Art exhibitions in Shanghai are on a roll
. Fresh from the excitement of September’s (most successful ever) Photofairs, and a flurry of huge new openings, October sees the arrival of the world-renowned Centre Pompidou in Shanghai. The celebrated Parisian contemporary art museum will be showcasing a panorama of French modern art history to the Chinese public for the first time, in a spectacular display of some of the greatest names in art – from Picasso to Matisse.
If the mention of Picasso has you excited but you’re already starting to think of how to avoid the myriad questions that surround Matisse’s works, don’t panic. Marion Bertagna, the founder and director of MB Projects and the person in charge of introducing this exhibition to Shanghai, is passionate about bringing art to the masses, with as little pretense as possible.
‘The public in China are eager to learn, and this exhibition gives them a great opportunity to learn a lot about modern art,’ says Bertagna. ‘We want everybody to have the chance to benefit from it, and I truly believe everybody can get something from it. All of the pieces are masterpieces, but it’s like a great banquet. They are varied, joyful and rich, ranging from paintings to sculptures and installations – you might like some parts and not others, but that’s okay! This is not about showing people great art and saying “you must like this because it’s a Picasso” – it’s about giving people the platform to nurture their own artistic opinions.’
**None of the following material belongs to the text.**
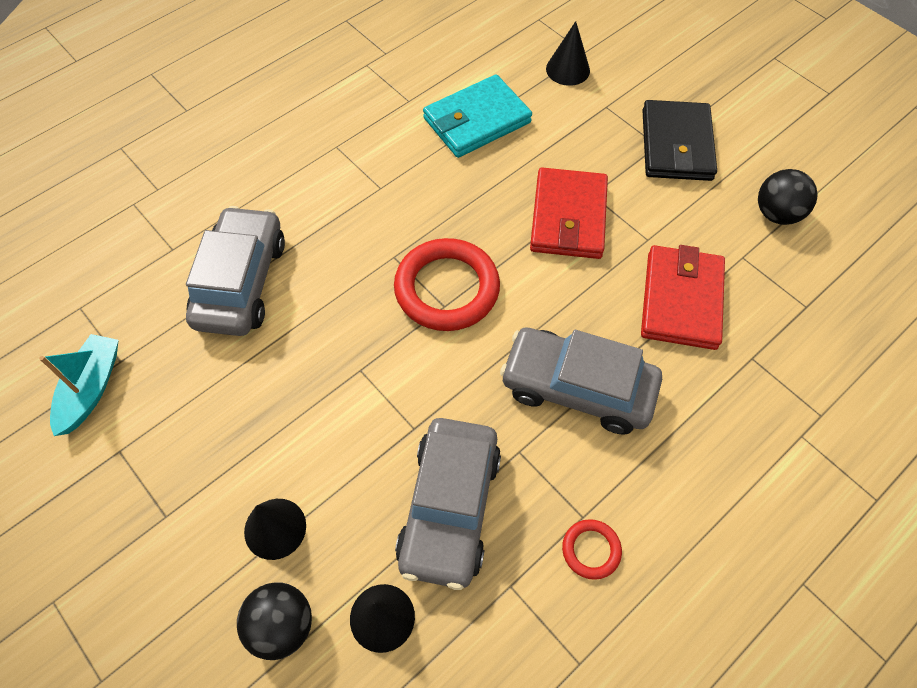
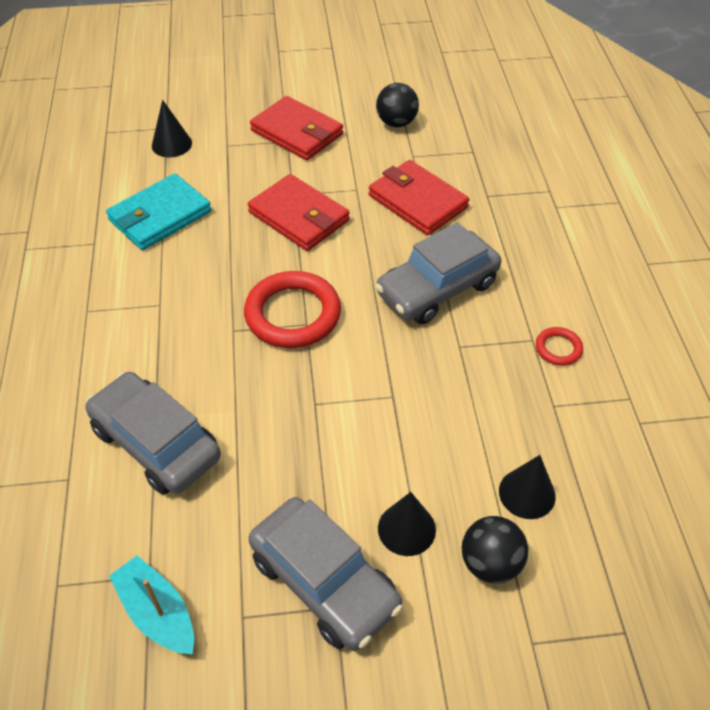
camera: 55 degrees left, 10 degrees down
(450, 507) = (472, 408): grey car -> grey car (324, 582)
(477, 120) = (160, 216): turquoise wallet -> turquoise wallet turned 45 degrees clockwise
(676, 145) = (297, 132): black wallet -> red wallet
The showing of Centre Pompidou in Shanghai takes the form of 71 works of art in France spanning from 1906-1977, with 1906 marking the advent of Fauvism – the first modern art movement of the twentieth-century – and 1977 as the year the Centre Pompidou in Paris opened to the public. Describing the curatorial concept as a ‘playful game’, Bertagna explains that the open scenography of the exhibition enables the viewer to always see several works at once: ‘Creating the visual idea of time and the interconnection and evolution of the art works is very important. We want the visitors to be able to keep making links between the works, whether they are personal, visual or historical.’
If so much iconic art in one room still feels a bit overwhelming, each work comes complete with an explanation of varying length. ‘We want to show that an artist is not an individual unit working by his or herself, but part of a network of art history. It isn’t only artists – the exhibition shows the influence of a host of creative people from writers and architects to musicians and dancers. In China, we often hear people refer to artists as “da shi” [master] – we always hear visitors at museums looking at art and saying “da shi da shi!” The public idolises the works of these masters of their crafts, but we want to demonstrate that when they created these artworks, they were not “da shis”. Many of them had very tough lives. We want to make the artists feel accessible to visitors, connecting with the general public, and not just people who think they already know art.'
Having worked at the Centre Pompidou in Paris over 10 years ago, Bertagna is familiar with big, innovative shows, and previously co-curated the exhibition Alors, la Chine?, one of the first major displays of Chinese contemporary art in Europe. ‘Alors, la Chine? was in 2003 and no one in Paris at the time knew anything about Chinese contemporary art; we were introducing something completely new. In this way, it is comparable to showing Masterpieces of the Centre Pompidou in Shanghai, because a lot of artists will be very new to the Chinese public. There’s the same type of “never-seen-before” excitement.’
When asked what Bertagna ultimately hopes to achieve by bringing Centre Pompidou to Shanghai, her idealistic answer comes across in a determined tone. ‘I hope people are moved by this. I want to make more people feel excited about looking at art. Everybody has access and can experience something – I want everyone to feel something.’
Picasso Although Spanish-born, Picasso spent most of his adult life in France, and was kind of a big deal. In his own words: ‘My mother said to me, “If you are a soldier, you will become a general. If you are a monk, you will become the Pope.” Instead, I was a painter, and became Picasso.’
Matisse Responsible for significant developments in painting and sculpture, Matisse is regarded as one of the founding fathers of French contemporary art.
Duchamp Perhaps one of the most unique pieces of the exhibition, Duchamp’s Roue de bicyclette is essential art history viewing.
Piano & Rogers Architects Piano & Rogers designed the Centre Pompidou as relative unknowns, and the winners of an open call competition. Often dubbed ‘the ugliest building in Paris’, you can decide for yourself by checking out the model of the building at the end of the exhibition (pictured top).
Fernand Léger Fernand Léger’s illustration of Paul Eluard’s wartime poem ‘Liberté, J’écris Ton Nom’ (‘Liberty, I Write Your Name’) was hung on the façade of the Centre Pompidou after the Paris attacks of November 2015, serving as a wonderful example of strength in the face of great adversity.
Masterpieces From the Centre Pompidou is at Shanghai Exhibition Center until Sunday 15 January. Tickets are 150RMB.